大衆的な鮨屋だ。昼時で混んでいるかと思ったが、そうでもない。ピークを過ぎているのだろう。
 上にぎりを二人前、並を一人前注文した。並を先ににぎってもらい、お土産にして、それを稔に届けた。
 阿岐本と日村は、カウンターではなくテーブル席で鮨をつまんだ。
 阿岐本が言った。
「神社も寺もたいへんだね」
「はい」
「もともとは人様のためにあるもんだ。ありがたがられて当然なのに、まさか迷惑がられるとはなあ……」
「最近、宗教法人は風当たりが強いですからね……」
「妙な宗教団体が問題になったし、税金で優遇されているからなあ……。しかし、神社や寺は人の心の拠り所じゃねえか」
「けっこう、生臭坊主もいるみたいですが……」
「俺は原則を言ってるんだよ」
「すいません」
「どんな批判や非難があろうと、原則を忘れちゃいけねえよ」
「はい。

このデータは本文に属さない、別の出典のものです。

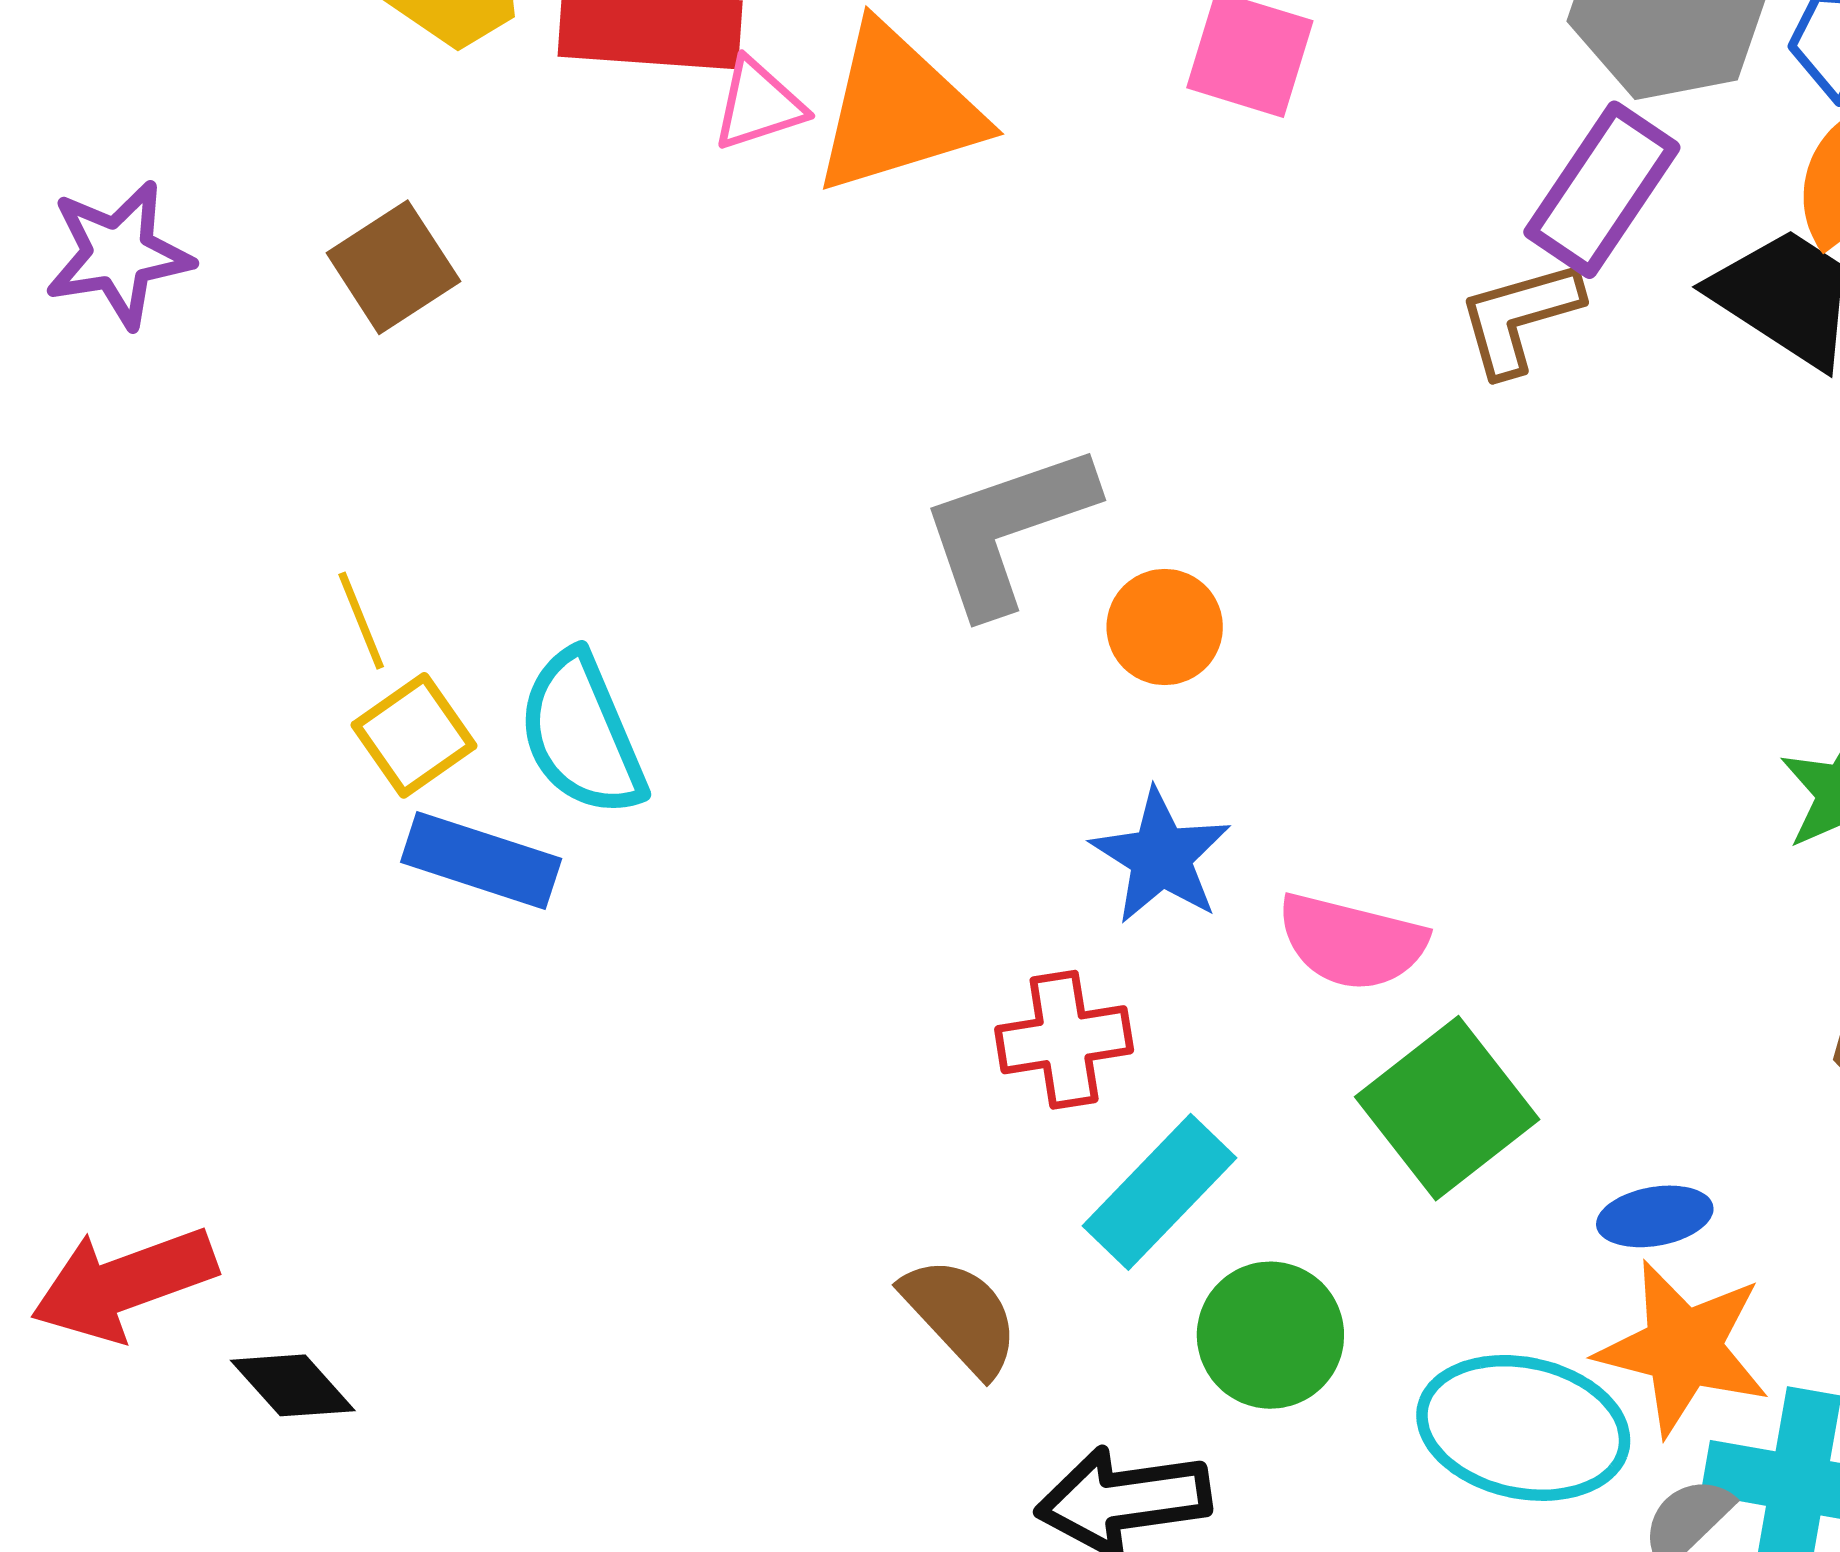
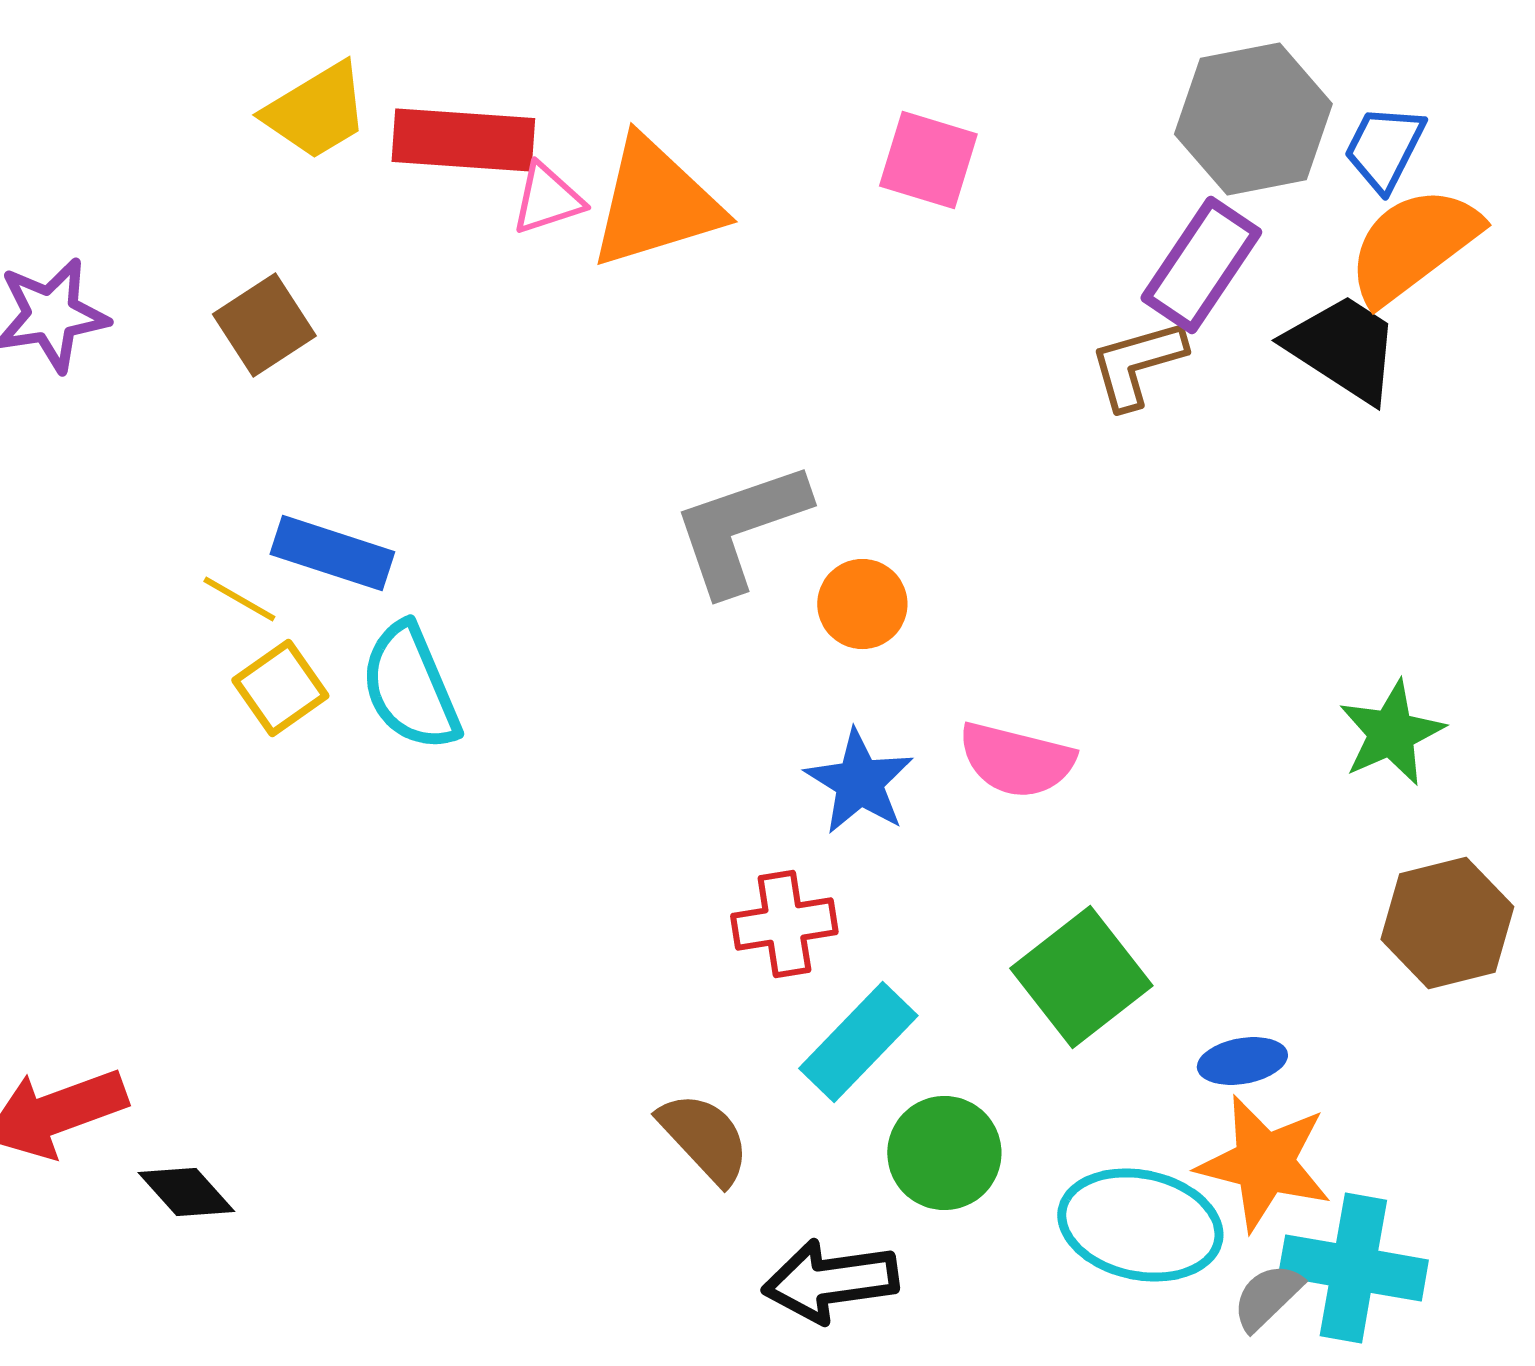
yellow line: (361, 621) -> (239, 599), turned -38
blue rectangle: (481, 860) -> (332, 553), moved
pink semicircle: (1352, 942) -> (1016, 760), moved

ところで、気になることがあるとおっしゃっていましたが」
「うん……」
「神主の大木さんに、どうして方針を変えたのかと質問されていましたね。気になることというのは、それですか?」
「その話は、事務所に帰ってからにしよう」
「はい」
 鮨を平らげると、二人は車に戻った。稔が「どうも、ごちそうさまでした」と言った。
 阿岐本は車を事務所に向かわせた。